Evidently, give us yet another indication on the shift in Jordan’s military strategy for borderline Syrian territories.

There are two main variables in play here:

The first has a lot to do with the growth of the terrorist group’s influence on the southern Syrian region; in Daraa, with the formation of the Khalid Bin al Walid Army, and the group’s spanning control over several villages along the Yarmouk Basin as well as the Deir al Zour and Homs outskirts across the Syrian Badia, so close to our northern and north eastern borders, all the way to Rukban, especially with so many Jordanians among them, who split from the formerly known faction; the Nusra Front!

As the military pressure against ISIS in Mosul builds up, the Syrian Badia becomes more and more a source of threat, with the chance that Daesh militants may relocate there, as there are several indications it rising ISIS activity in the Badia over the last few months.

Soon, the Syrian Badia may become Jordan’s number one source of external threat.

Second, there is the fact that the terrorist group has claimed responsibility for several operations in Jordan, changing the rules of the game, from when the group was not targeting Jordan directly and not declaring responsibility for attacks in Jordan.

By default, this shift means an open confrontation with ISIS.

More so, over the recent duration, the situation has fundamentally changed; Jordan has been able to keep the terrorist group’s dangers away from the southern regions, relying mainly on a highly effective strategy coined “the cushion” by officials; which relies mainly on the Free Syrian Army (FSA) and the so-called moderate factions, reinforcing their presence and influence along the Syrian borderline territories with Jordan, to protect the Kingdom.

Despite everything, ISIS showed noticeable capabilities last year, when it came to infiltrating factions and gaining their allegiance; like the Khalid Bin al Walid Army.
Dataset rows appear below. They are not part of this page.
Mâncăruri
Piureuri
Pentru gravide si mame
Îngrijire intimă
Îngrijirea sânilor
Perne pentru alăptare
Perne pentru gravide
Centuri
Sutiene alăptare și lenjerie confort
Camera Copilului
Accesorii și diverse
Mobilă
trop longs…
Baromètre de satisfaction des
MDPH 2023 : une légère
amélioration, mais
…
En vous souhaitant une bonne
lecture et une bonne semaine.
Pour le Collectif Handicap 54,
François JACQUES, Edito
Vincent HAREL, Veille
Afterwards, the group actively worked to cultivate a stronger presence in the Syrian Badia, and they are probably trying to win over the Rukban Camp and out the two main rivalling factions; the “Lions of the East”, a faction of the Gulf-affiliated Salafi authenticity and progress flank, and the Tribal Army, said to be close to the Syrian regime.
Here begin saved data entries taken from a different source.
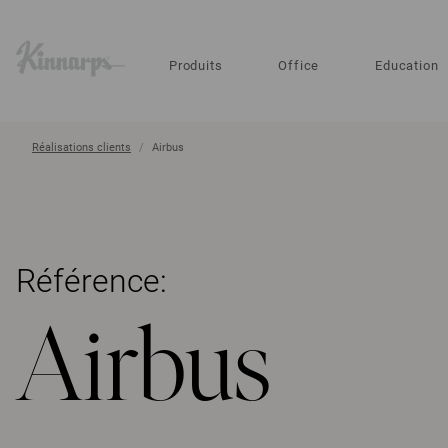
?
?
Produits
Office
Education
Réalisations clients
Airbus
Référence:
Airbus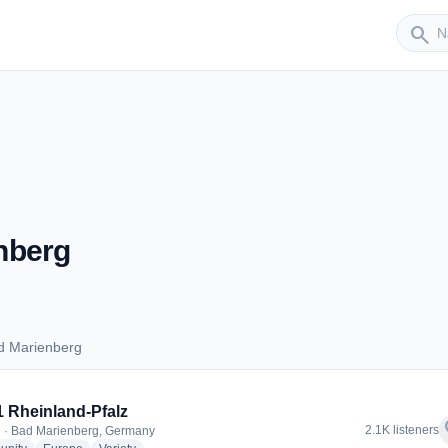
Sender
search
nberg
d Marienberg
Bad Marienberg
Rheinland-Pfalz
f
2.1K listeners
 · Bad Marienberg, Germany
Meanwhile, the American idea to train the “New Syria Army” has failed, as it has been almost completely dismantled after the first confrontation against ISIS, which cost the “NSA” a large portion of their weapons and equipment.

Equally unsettling is the fact that even though the Khalid Bin al Walid Army has been sieged by the Southern Frontier for months now, still the ‘Army’ stands and survives, whereas the Southern Frontier’s situation is not exactly promising, given the rise of dispute and internal crises among their midst over the last several months.

All of the above would accelerate Jordan’s shift to a new strategy in the Syrian south, relying mainly and directly on the Jordanian Armed Forces—Arab Army to keep threats away and stand up to ISIS, which would require precise intelligence and information on movements throughout borderline areas especially, and particularly closer to residential areas.

This is exactly what happened in the Jordanian Air Force’s recent strike.

Most probably, it wasn’t the first aerial raid, but it is necessarily not going to be the last time Khalid Bin al Walid’s locations are struck from the air.

However, there are two reasons, I think, this particular strike was announced: first, due to the scale of its effect on ISIS, and second is the symbolic importance of timing; this strike comes as a response to the terrorists’ last attack on Jordan, on the memorial day of our martyr soldiers, who braved their fates to protect us, as said in the Army’s communique.

This article is an edited translation from the Arabic version, published by AlGhad.